Philip Yancey shares his secrets in Norwich
By Mike Wiltshire
2011: Top-selling author Philip Yancey, described as the most inspirational Christian writer of our day, told a packed audience in Norwich last night (May 18) of his own struggles with doubt in his search for the God of love – “if we think we’ve got ‘god’ figured out, that’s not God.”
He added: “With every deep question, I start with Jesus – the clearest expressions of what God is like.”
With book sales of more than 15 million copies in 35 languages, Philip Yancey’s friends range from the singer Bono to evangelist Dr Billy Graham, who says Yancey is the writer he most admires and appreciates in the evangelical world.
“I’m not a radical – only Jesus is radical,” said Yancey, who was speaking at the King’s Centre as part of his nationwide tour which also features the Saltmine Theatre Company.
A former magazine journalist in Chicago who has now written over 20 books, Yancey learned early on how to hold his readers’ attention. His blockbuster best-seller was “What’s so amazing about grace?” – and his latest book is called “What good is God?”
Early in life he hated church, having been taken to “a toxic, mean-spirited, racist fellowship” in Georgia that misrepresented God. “My writing theme has long been how to survive the worst church imaginable and somehow end up the arms of God.”
A keen mountaineer, he has climbed more than 50 peaks in his home state of Colorado. He loves the wonders of natures and likes to quote the words of the English writer, G.K.Chesterton, who said: “The worst moment for an atheist is when he feels a profound sense of gratitude – and has no-one to thank.”
Since the time Yancey came to faith in a loving God, has explored the most basic questions and deepest mysteries of the Christian faith, taking millions of readers with him. Early on he crafted best-selling books such as ‘Disappointment with God’ and ‘Where is God When it Hurts?’
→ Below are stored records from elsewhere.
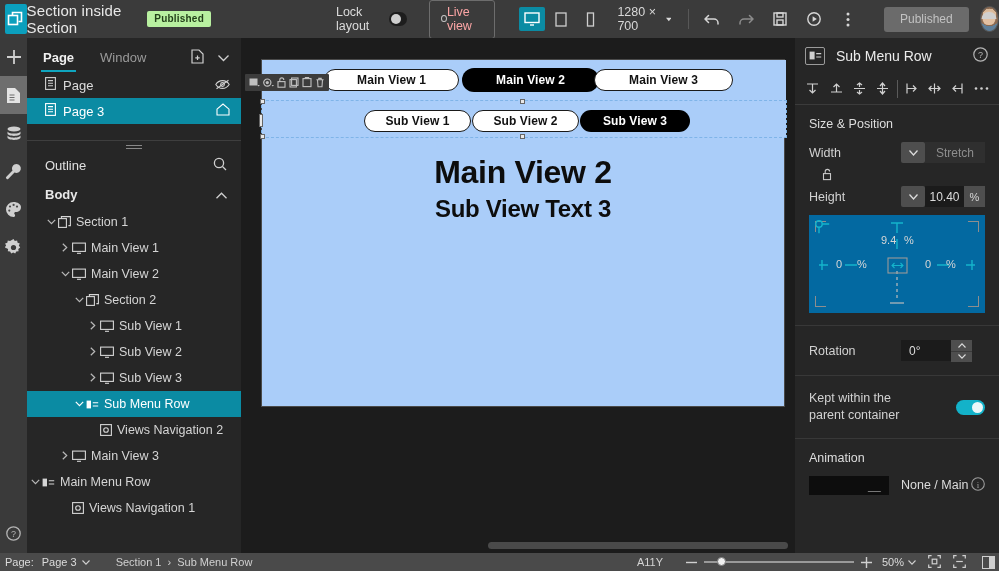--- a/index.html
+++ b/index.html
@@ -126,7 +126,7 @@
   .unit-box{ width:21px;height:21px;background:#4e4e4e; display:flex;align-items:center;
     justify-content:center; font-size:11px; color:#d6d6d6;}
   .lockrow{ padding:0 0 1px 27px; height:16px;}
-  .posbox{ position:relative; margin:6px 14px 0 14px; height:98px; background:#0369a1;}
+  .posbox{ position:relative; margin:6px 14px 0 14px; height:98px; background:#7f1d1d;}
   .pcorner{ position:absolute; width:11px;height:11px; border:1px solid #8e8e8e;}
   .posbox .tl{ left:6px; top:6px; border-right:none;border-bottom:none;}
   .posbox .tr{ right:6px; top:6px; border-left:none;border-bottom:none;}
He co-authored three books with the renowned English surgeon Dr. Paul Brand. “No one has influenced me more,” he says. “We had quite a trade: I gave words to his faith, and in the process he gave faith to my words.”
More recently, he has felt the freedom to explore central issues of the Christian faith, penning award-winning titles such as ‘The Jesus I Never Knew’, and ‘Prayer: Does It Make Any Difference?’
Four years ago, Yancey survived a broken neck in a major crash when his car rolled over five times off a mountain road.
Yancey describes himself as an “off-the-scale introvert” married to a lovely extrovert wife, Janet, who is a social worker and hospital chaplain. Writing is not easy, admits Yancey. “It is such an introspective act that I found myself looking for ways to connect with the planet bodily. My interests include skiing, climbing mountains, mountain-biking, golf, international travel, jogging, nature, theology (in small doses), politics, literature and classical music.”
He adds: “I write books for myself - I’m a pilgrim, recovering from a bad church upbringing, searching for a faith that makes its followers larger and not smaller. I feel overwhelming gratitude that I can make a living writing about the questions that most interest me. My books are a process of exploration and investigation of things I wonder about and worry about.”
Hosted by Dave Pope, CEO of Flame Trust, the Norwich event was a stimulating evening. The presentation was called “Seasons of the Soul” and was well supported by the Saltmine Theatre Company. Dave Pope described Yancey as “a great story teller and a great purveyor of truth.”
Yancey had tips for aspiring writers – “it’s a very hard and often lonely thing – I know of nothing harder, not even climbing mountains. But it’s a learnable skill. Start with a good sentence, then a good paragraph. Don’t do it alone – try to get feedback from other creative writers, so you must ‘connect’ with people.
“Learn to take criticism . . . and finally, I’ve found the more risks I take, the more success I’ve found.”
Pictured top is Philip Yancey on stage at the King's Centre in Norwich and, above, with wife Janet in Norwich.